▶ [Work item]:
From the entries, filter out every line that lacks "Debian" and copy the rest.

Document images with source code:
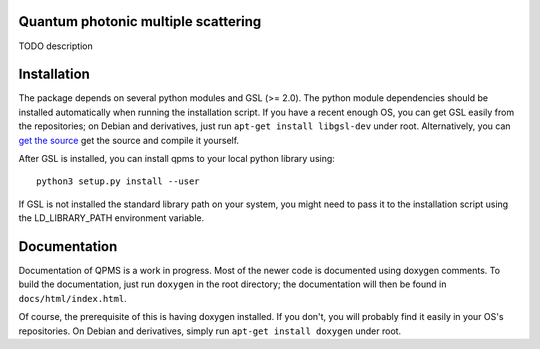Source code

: Quantum photonic multiple scattering
====================================

TODO description

Installation
============
The package depends on several python modules and GSL (>= 2.0).
The python module dependencies should be installed automatically when running
the installation script. If you have a recent enough OS,
you can get GSL easily from the repositories; on Debian and derivatives,
just run ``apt-get install libgsl-dev`` under root. Alternatively,
you can `get the source 
<https://www.gnu.org/software/gsl/>`_ get the source and compile it yourself.

After GSL is installed, you can install qpms to your local python library using::

  python3 setup.py install --user

If GSL is not installed the standard library path on your system, you might 
need to pass it to the installation script using the LD_LIBRARY_PATH environment
variable.

Documentation
=============

Documentation of QPMS is a work in progress. Most of the newer code
is documented using doxygen comments. To build the documentation, just run
``doxygen``
in the root directory; the documentation will then be found in 
``docs/html/index.html``.

Of course, the prerequisite of this is having doxygen installed.
If you don't, you will probably find it easily in your OS's
repositories. On Debian and derivatives, simply run ``apt-get install doxygen``
under root.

▶ [Reply]:
you can get GSL easily from the repositories; on Debian and derivatives,
repositories. On Debian and derivatives, simply run ``apt-get install doxygen``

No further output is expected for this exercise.